# AIM OF THE EXERCISE
Rewrite the material below, changing every "common name" to "vernacular name" and keeping everything else the same.
--------
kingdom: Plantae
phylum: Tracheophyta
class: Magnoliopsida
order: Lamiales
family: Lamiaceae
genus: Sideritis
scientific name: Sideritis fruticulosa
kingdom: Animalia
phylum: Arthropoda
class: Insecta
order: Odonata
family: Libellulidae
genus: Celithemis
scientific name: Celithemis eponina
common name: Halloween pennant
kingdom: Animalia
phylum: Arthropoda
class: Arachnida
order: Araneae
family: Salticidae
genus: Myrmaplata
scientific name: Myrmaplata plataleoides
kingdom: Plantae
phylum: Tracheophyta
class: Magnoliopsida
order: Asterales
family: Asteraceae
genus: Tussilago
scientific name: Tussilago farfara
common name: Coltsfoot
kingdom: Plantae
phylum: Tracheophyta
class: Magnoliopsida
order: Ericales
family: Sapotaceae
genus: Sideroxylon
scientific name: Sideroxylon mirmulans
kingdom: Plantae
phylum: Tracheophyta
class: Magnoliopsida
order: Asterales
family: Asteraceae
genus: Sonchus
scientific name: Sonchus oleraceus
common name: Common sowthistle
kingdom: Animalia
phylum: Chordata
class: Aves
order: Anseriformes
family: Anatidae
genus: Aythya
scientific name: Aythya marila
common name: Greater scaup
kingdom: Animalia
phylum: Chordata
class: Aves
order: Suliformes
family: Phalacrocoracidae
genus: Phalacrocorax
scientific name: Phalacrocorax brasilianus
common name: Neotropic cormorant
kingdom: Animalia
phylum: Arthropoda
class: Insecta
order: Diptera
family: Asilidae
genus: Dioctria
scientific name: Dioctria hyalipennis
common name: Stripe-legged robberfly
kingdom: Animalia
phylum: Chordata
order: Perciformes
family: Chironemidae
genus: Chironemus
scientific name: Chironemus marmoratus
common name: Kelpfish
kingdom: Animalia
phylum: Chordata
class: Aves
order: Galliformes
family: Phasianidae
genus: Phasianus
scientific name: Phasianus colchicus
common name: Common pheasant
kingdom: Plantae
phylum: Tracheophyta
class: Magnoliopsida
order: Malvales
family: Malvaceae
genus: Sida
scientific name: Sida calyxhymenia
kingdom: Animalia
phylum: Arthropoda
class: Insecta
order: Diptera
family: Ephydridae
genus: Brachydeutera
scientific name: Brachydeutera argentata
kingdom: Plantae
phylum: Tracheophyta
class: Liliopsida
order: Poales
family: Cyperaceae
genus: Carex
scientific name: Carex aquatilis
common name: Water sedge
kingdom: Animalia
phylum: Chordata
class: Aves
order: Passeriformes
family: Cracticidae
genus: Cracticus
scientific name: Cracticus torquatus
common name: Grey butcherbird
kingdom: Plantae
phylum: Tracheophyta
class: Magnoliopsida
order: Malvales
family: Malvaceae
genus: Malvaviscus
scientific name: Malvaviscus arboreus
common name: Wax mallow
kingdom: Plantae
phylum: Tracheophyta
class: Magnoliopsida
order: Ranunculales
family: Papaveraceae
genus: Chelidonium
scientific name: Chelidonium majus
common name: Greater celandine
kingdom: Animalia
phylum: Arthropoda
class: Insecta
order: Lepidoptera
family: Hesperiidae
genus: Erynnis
--------
# SOLUTION TO THIS TASK
kingdom: Plantae
phylum: Tracheophyta
class: Magnoliopsida
order: Lamiales
family: Lamiaceae
genus: Sideritis
scientific name: Sideritis fruticulosa
kingdom: Animalia
phylum: Arthropoda
class: Insecta
order: Odonata
family: Libellulidae
genus: Celithemis
scientific name: Celithemis eponina
vernacular name: Halloween pennant
kingdom: Animalia
phylum: Arthropoda
class: Arachnida
order: Araneae
family: Salticidae
genus: Myrmaplata
scientific name: Myrmaplata plataleoides
kingdom: Plantae
phylum: Tracheophyta
class: Magnoliopsida
order: Asterales
family: Asteraceae
genus: Tussilago
scientific name: Tussilago farfara
vernacular name: Coltsfoot
kingdom: Plantae
phylum: Tracheophyta
class: Magnoliopsida
order: Ericales
family: Sapotaceae
genus: Sideroxylon
scientific name: Sideroxylon mirmulans
kingdom: Plantae
phylum: Tracheophyta
class: Magnoliopsida
order: Asterales
family: Asteraceae
genus: Sonchus
scientific name: Sonchus oleraceus
vernacular name: Common sowthistle
kingdom: Animalia
phylum: Chordata
class: Aves
order: Anseriformes
family: Anatidae
genus: Aythya
scientific name: Aythya marila
vernacular name: Greater scaup
kingdom: Animalia
phylum: Chordata
class: Aves
order: Suliformes
family: Phalacrocoracidae
genus: Phalacrocorax
scientific name: Phalacrocorax brasilianus
vernacular name: Neotropic cormorant
kingdom: Animalia
phylum: Arthropoda
class: Insecta
order: Diptera
family: Asilidae
genus: Dioctria
scientific name: Dioctria hyalipennis
vernacular name: Stripe-legged robberfly
kingdom: Animalia
phylum: Chordata
order: Perciformes
family: Chironemidae
genus: Chironemus
scientific name: Chironemus marmoratus
vernacular name: Kelpfish
kingdom: Animalia
phylum: Chordata
class: Aves
order: Galliformes
family: Phasianidae
genus: Phasianus
scientific name: Phasianus colchicus
vernacular name: Common pheasant
kingdom: Plantae
phylum: Tracheophyta
class: Magnoliopsida
order: Malvales
family: Malvaceae
genus: Sida
scientific name: Sida calyxhymenia
kingdom: Animalia
phylum: Arthropoda
class: Insecta
order: Diptera
family: Ephydridae
genus: Brachydeutera
scientific name: Brachydeutera argentata
kingdom: Plantae
phylum: Tracheophyta
class: Liliopsida
order: Poales
family: Cyperaceae
genus: Carex
scientific name: Carex aquatilis
vernacular name: Water sedge
kingdom: Animalia
phylum: Chordata
class: Aves
order: Passeriformes
family: Cracticidae
genus: Cracticus
scientific name: Cracticus torquatus
vernacular name: Grey butcherbird
kingdom: Plantae
phylum: Tracheophyta
class: Magnoliopsida
order: Malvales
family: Malvaceae
genus: Malvaviscus
scientific name: Malvaviscus arboreus
vernacular name: Wax mallow
kingdom: Plantae
phylum: Tracheophyta
class: Magnoliopsida
order: Ranunculales
family: Papaveraceae
genus: Chelidonium
scientific name: Chelidonium majus
vernacular name: Greater celandine
kingdom: Animalia
phylum: Arthropoda
class: Insecta
order: Lepidoptera
family: Hesperiidae
genus: Erynnis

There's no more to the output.